Work order: Output the whole listing exactly, except for the pictures in it.

Input data:
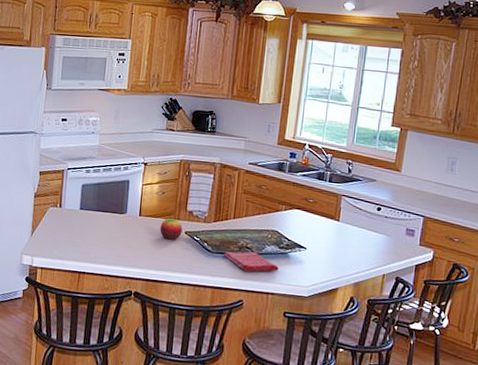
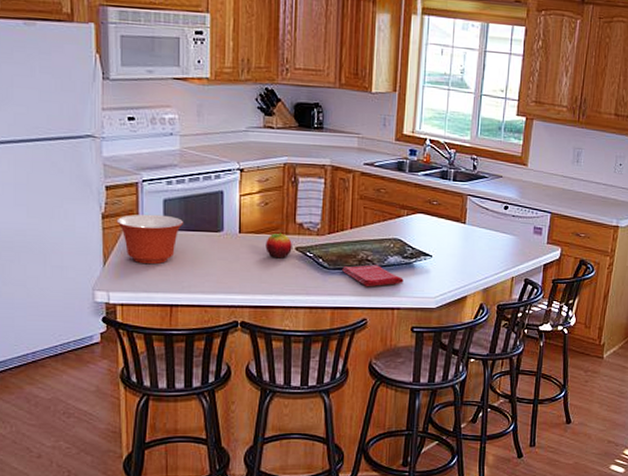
mixing bowl: none [44,195,97,237] -> present [116,214,184,265]

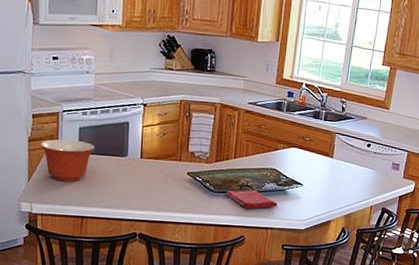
fruit: present [265,232,292,259] -> none [162,159,185,182]

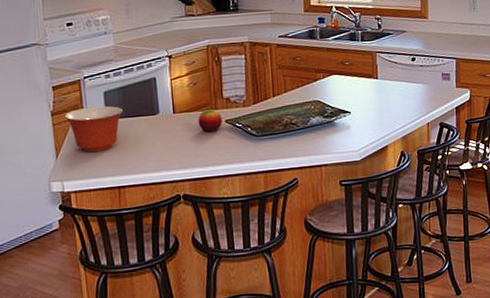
fruit: none [162,159,185,182] -> present [198,108,222,133]
dish towel: present [226,190,278,209] -> none [270,127,327,148]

Answer section:
mixing bowl: none [44,195,97,237] -> present [116,214,184,265]

fruit: present [265,232,292,259] -> none [162,159,185,182]

fruit: none [162,159,185,182] -> present [198,108,222,133]
dish towel: present [226,190,278,209] -> none [270,127,327,148]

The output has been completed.